*** Opening of PASSAGE TO READ ***

Really like the bow stops, gonna look around. As for the lights, I have changed all my trailers to the Cabela guide on bracket. Buy the better one as it has galvanized parts. Lights out of water and higher to see better. My first set was hot dipped galv, but now they seem cheaper. Some other brands of guide ons use zinc plated parts and they rust after one season.
As we all know in bad weather we have to dunk the axles and the guides help tons. No wet lights either...
Rich et al~

I agree about getting the lights - and license plate - up higher. I made these stanchions out of angle iron many years ago. I treated them with Cold Galvanizing and then Pettit Trailercoat. They are wrapped with foam - sections of "Fun Noodle" pool toys - then just duct tape. Some day I will sew Sunbrella covers to lace on each.



Finally, here is some work on the boat itself. I started on the decks - hardware and thatch rails.

First job was to fair off the sharp ends. I do not like the overhanging ends - a result of the nylon spacers used on the rails - but stopped short of removing all of the rails. I replaced 2 and added 2.


I did not dare shorten the rail ends - because it would probably split out the fasteners. I also rounded the edges for the whole length of each rail - just because hard edges are more likely to splinter AND they will hold paint less well.

*** Close of PASSAGE TO READ ***
*** Opening of PROVIDED RECORDS ***

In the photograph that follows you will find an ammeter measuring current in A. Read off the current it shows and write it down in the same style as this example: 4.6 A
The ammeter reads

*** Close of PROVIDED RECORDS ***
*** Opening of PROVIDED RECORDS ***

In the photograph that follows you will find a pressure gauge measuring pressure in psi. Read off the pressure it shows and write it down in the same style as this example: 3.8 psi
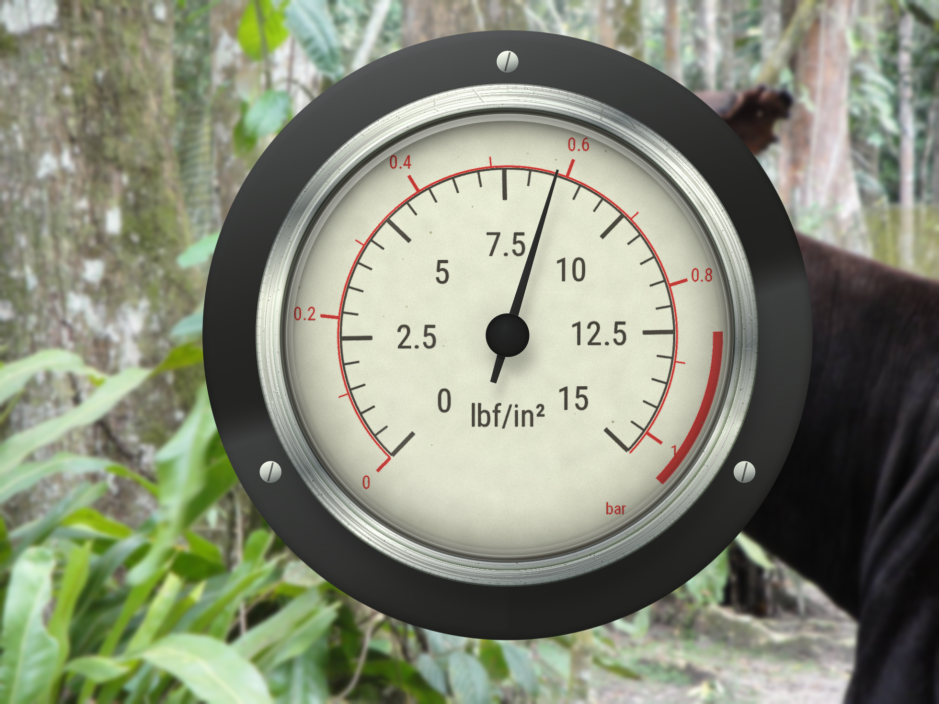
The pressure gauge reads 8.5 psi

*** Close of PROVIDED RECORDS ***

SET OF TASKS:
1. From the trailer and boat post, list every material or product that the stanchions are made of, treated with, or wrapped in. Leave out anything only planned for later.
2. Please transcribe the trailer and boat post from "Finally, here is" up to and including "and added 2.".

RESPONSES BY TASK:
1.
- Angle iron
- Cold Galvanizing
- Pettit Trailercoat
- Foam (sections of "Fun Noodle" pool toys)
- Duct tape

2.
Finally, here is some work on the boat itself. I started on the decks - hardware and thatch rails.

First job was to fair off the sharp ends. I do not like the overhanging ends - a result of the nylon spacers used on the rails - but stopped short of removing all of the rails. I replaced 2 and added 2.